Work instruction:
Transcribe the records underneath word for word, and leave no line out.
** Opening Dataset extract block **
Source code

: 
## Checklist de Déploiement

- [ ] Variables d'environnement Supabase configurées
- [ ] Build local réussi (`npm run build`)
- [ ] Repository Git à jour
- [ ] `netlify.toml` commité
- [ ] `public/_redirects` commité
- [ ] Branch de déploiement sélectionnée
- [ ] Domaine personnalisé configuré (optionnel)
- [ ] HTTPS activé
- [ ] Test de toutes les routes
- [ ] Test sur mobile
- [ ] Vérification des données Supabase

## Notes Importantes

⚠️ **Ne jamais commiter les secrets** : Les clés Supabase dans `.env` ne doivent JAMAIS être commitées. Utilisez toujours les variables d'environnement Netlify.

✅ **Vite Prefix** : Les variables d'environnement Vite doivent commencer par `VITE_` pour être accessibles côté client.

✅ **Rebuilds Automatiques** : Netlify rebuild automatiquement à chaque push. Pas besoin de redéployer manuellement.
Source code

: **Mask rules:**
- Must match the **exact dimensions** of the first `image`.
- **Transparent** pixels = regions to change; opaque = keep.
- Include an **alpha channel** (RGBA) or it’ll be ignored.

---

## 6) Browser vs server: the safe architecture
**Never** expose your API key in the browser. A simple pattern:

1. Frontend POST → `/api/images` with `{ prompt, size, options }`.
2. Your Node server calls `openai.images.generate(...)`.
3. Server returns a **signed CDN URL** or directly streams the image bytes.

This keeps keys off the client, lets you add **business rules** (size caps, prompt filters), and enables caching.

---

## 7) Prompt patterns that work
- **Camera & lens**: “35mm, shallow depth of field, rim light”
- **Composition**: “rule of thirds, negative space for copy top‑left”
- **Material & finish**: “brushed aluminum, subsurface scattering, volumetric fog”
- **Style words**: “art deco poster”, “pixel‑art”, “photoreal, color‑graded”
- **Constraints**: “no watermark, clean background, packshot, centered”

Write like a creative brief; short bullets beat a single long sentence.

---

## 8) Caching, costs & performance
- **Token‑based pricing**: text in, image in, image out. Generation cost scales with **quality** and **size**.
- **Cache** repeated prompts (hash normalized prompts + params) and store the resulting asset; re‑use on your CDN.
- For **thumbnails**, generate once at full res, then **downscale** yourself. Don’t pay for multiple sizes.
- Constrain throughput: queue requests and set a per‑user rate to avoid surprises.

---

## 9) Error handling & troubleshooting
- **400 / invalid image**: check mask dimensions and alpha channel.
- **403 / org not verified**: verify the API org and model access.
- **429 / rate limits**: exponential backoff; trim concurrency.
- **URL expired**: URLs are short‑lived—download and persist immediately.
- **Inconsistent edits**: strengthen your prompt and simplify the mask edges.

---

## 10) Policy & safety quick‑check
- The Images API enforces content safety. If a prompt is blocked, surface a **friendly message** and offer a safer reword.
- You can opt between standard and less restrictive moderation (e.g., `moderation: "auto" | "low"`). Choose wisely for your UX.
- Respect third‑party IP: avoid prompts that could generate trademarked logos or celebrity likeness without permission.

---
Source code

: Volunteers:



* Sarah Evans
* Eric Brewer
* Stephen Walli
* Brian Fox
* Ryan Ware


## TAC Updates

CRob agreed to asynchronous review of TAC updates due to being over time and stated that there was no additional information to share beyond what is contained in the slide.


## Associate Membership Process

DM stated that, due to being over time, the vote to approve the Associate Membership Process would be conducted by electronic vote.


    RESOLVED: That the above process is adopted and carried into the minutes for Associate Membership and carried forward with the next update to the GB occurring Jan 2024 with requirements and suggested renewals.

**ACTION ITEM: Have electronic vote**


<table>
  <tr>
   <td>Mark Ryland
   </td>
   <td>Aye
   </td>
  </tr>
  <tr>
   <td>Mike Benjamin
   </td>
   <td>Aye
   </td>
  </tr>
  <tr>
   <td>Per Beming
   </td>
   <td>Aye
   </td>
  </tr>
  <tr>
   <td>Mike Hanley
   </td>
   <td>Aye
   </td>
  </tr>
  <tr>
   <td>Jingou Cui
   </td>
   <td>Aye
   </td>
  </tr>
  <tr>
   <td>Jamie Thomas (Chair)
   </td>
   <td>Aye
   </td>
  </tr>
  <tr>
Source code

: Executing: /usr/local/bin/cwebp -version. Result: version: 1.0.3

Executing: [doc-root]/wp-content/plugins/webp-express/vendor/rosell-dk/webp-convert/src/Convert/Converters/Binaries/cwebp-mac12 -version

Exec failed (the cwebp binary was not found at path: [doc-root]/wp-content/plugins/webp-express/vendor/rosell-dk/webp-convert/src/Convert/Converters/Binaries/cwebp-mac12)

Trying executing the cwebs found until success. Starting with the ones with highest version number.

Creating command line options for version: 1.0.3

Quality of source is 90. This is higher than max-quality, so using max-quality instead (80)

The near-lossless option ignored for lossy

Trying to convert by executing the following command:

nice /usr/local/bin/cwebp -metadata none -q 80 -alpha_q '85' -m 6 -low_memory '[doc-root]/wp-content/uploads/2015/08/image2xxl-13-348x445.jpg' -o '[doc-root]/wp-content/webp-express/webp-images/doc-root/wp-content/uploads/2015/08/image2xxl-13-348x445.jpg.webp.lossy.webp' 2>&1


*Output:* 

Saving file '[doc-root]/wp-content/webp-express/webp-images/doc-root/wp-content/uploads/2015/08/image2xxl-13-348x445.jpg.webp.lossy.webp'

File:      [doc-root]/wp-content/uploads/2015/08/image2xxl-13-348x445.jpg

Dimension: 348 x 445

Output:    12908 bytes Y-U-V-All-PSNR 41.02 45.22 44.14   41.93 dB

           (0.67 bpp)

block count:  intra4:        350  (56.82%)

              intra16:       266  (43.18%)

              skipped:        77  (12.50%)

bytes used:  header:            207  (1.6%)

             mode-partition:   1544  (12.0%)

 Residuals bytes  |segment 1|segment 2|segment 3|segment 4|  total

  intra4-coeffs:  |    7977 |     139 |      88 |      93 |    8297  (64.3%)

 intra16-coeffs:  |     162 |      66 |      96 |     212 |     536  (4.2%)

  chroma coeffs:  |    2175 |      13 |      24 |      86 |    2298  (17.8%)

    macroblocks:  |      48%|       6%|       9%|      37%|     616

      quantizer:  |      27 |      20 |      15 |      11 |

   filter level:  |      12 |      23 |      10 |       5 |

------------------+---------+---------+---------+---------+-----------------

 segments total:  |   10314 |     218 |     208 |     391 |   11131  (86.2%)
** Closing Dataset extract block **
Exercise answer:
Source code

: 
## Checklist de Déploiement

- [ ] Variables d'environnement Supabase configurées
- [ ] Build local réussi (`npm run build`)
- [ ] Repository Git à jour
- [ ] `netlify.toml` commité
- [ ] `public/_redirects` commité
- [ ] Branch de déploiement sélectionnée
- [ ] Domaine personnalisé configuré (optionnel)
- [ ] HTTPS activé
- [ ] Test de toutes les routes
- [ ] Test sur mobile
- [ ] Vérification des données Supabase

## Notes Importantes

⚠️ **Ne jamais commiter les secrets** : Les clés Supabase dans `.env` ne doivent JAMAIS être commitées. Utilisez toujours les variables d'environnement Netlify.

✅ **Vite Prefix** : Les variables d'environnement Vite doivent commencer par `VITE_` pour être accessibles côté client.

✅ **Rebuilds Automatiques** : Netlify rebuild automatiquement à chaque push. Pas besoin de redéployer manuellement.
Source code

: **Mask rules:**
- Must match the **exact dimensions** of the first `image`.
- **Transparent** pixels = regions to change; opaque = keep.
- Include an **alpha channel** (RGBA) or it’ll be ignored.

---

## 6) Browser vs server: the safe architecture
**Never** expose your API key in the browser. A simple pattern:

1. Frontend POST → `/api/images` with `{ prompt, size, options }`.
2. Your Node server calls `openai.images.generate(...)`.
3. Server returns a **signed CDN URL** or directly streams the image bytes.

This keeps keys off the client, lets you add **business rules** (size caps, prompt filters), and enables caching.

---

## 7) Prompt patterns that work
- **Camera & lens**: “35mm, shallow depth of field, rim light”
- **Composition**: “rule of thirds, negative space for copy top‑left”
- **Material & finish**: “brushed aluminum, subsurface scattering, volumetric fog”
- **Style words**: “art deco poster”, “pixel‑art”, “photoreal, color‑graded”
- **Constraints**: “no watermark, clean background, packshot, centered”

Write like a creative brief; short bullets beat a single long sentence.

---

## 8) Caching, costs & performance
- **Token‑based pricing**: text in, image in, image out. Generation cost scales with **quality** and **size**.
- **Cache** repeated prompts (hash normalized prompts + params) and store the resulting asset; re‑use on your CDN.
- For **thumbnails**, generate once at full res, then **downscale** yourself. Don’t pay for multiple sizes.
- Constrain throughput: queue requests and set a per‑user rate to avoid surprises.

---

## 9) Error handling & troubleshooting
- **400 / invalid image**: check mask dimensions and alpha channel.
- **403 / org not verified**: verify the API org and model access.
- **429 / rate limits**: exponential backoff; trim concurrency.
- **URL expired**: URLs are short‑lived—download and persist immediately.
- **Inconsistent edits**: strengthen your prompt and simplify the mask edges.

---

## 10) Policy & safety quick‑check
- The Images API enforces content safety. If a prompt is blocked, surface a **friendly message** and offer a safer reword.
- You can opt between standard and less restrictive moderation (e.g., `moderation: "auto" | "low"`). Choose wisely for your UX.
- Respect third‑party IP: avoid prompts that could generate trademarked logos or celebrity likeness without permission.

---
Source code

: Volunteers:



* Sarah Evans
* Eric Brewer
* Stephen Walli
* Brian Fox
* Ryan Ware


## TAC Updates

CRob agreed to asynchronous review of TAC updates due to being over time and stated that there was no additional information to share beyond what is contained in the slide.


## Associate Membership Process

DM stated that, due to being over time, the vote to approve the Associate Membership Process would be conducted by electronic vote.


    RESOLVED: That the above process is adopted and carried into the minutes for Associate Membership and carried forward with the next update to the GB occurring Jan 2024 with requirements and suggested renewals.

**ACTION ITEM: Have electronic vote**


<table>
  <tr>
   <td>Mark Ryland
   </td>
   <td>Aye
   </td>
  </tr>
  <tr>
   <td>Mike Benjamin
   </td>
   <td>Aye
   </td>
  </tr>
  <tr>
   <td>Per Beming
   </td>
   <td>Aye
   </td>
  </tr>
  <tr>
   <td>Mike Hanley
   </td>
   <td>Aye
   </td>
  </tr>
  <tr>
   <td>Jingou Cui
   </td>
   <td>Aye
   </td>
  </tr>
  <tr>
   <td>Jamie Thomas (Chair)
   </td>
   <td>Aye
   </td>
  </tr>
  <tr>
Source code

: Executing: /usr/local/bin/cwebp -version. Result: version: 1.0.3

Executing: [doc-root]/wp-content/plugins/webp-express/vendor/rosell-dk/webp-convert/src/Convert/Converters/Binaries/cwebp-mac12 -version

Exec failed (the cwebp binary was not found at path: [doc-root]/wp-content/plugins/webp-express/vendor/rosell-dk/webp-convert/src/Convert/Converters/Binaries/cwebp-mac12)

Trying executing the cwebs found until success. Starting with the ones with highest version number.

Creating command line options for version: 1.0.3

Quality of source is 90. This is higher than max-quality, so using max-quality instead (80)

The near-lossless option ignored for lossy

Trying to convert by executing the following command:

nice /usr/local/bin/cwebp -metadata none -q 80 -alpha_q '85' -m 6 -low_memory '[doc-root]/wp-content/uploads/2015/08/image2xxl-13-348x445.jpg' -o '[doc-root]/wp-content/webp-express/webp-images/doc-root/wp-content/uploads/2015/08/image2xxl-13-348x445.jpg.webp.lossy.webp' 2>&1


*Output:* 

Saving file '[doc-root]/wp-content/webp-express/webp-images/doc-root/wp-content/uploads/2015/08/image2xxl-13-348x445.jpg.webp.lossy.webp'

File:      [doc-root]/wp-content/uploads/2015/08/image2xxl-13-348x445.jpg

Dimension: 348 x 445

Output:    12908 bytes Y-U-V-All-PSNR 41.02 45.22 44.14   41.93 dB

           (0.67 bpp)

block count:  intra4:        350  (56.82%)

              intra16:       266  (43.18%)

              skipped:        77  (12.50%)

bytes used:  header:            207  (1.6%)

             mode-partition:   1544  (12.0%)

 Residuals bytes  |segment 1|segment 2|segment 3|segment 4|  total

  intra4-coeffs:  |    7977 |     139 |      88 |      93 |    8297  (64.3%)

 intra16-coeffs:  |     162 |      66 |      96 |     212 |     536  (4.2%)

  chroma coeffs:  |    2175 |      13 |      24 |      86 |    2298  (17.8%)

    macroblocks:  |      48%|       6%|       9%|      37%|     616

      quantizer:  |      27 |      20 |      15 |      11 |

   filter level:  |      12 |      23 |      10 |       5 |

------------------+---------+---------+---------+---------+-----------------

 segments total:  |   10314 |     218 |     208 |     391 |   11131  (86.2%)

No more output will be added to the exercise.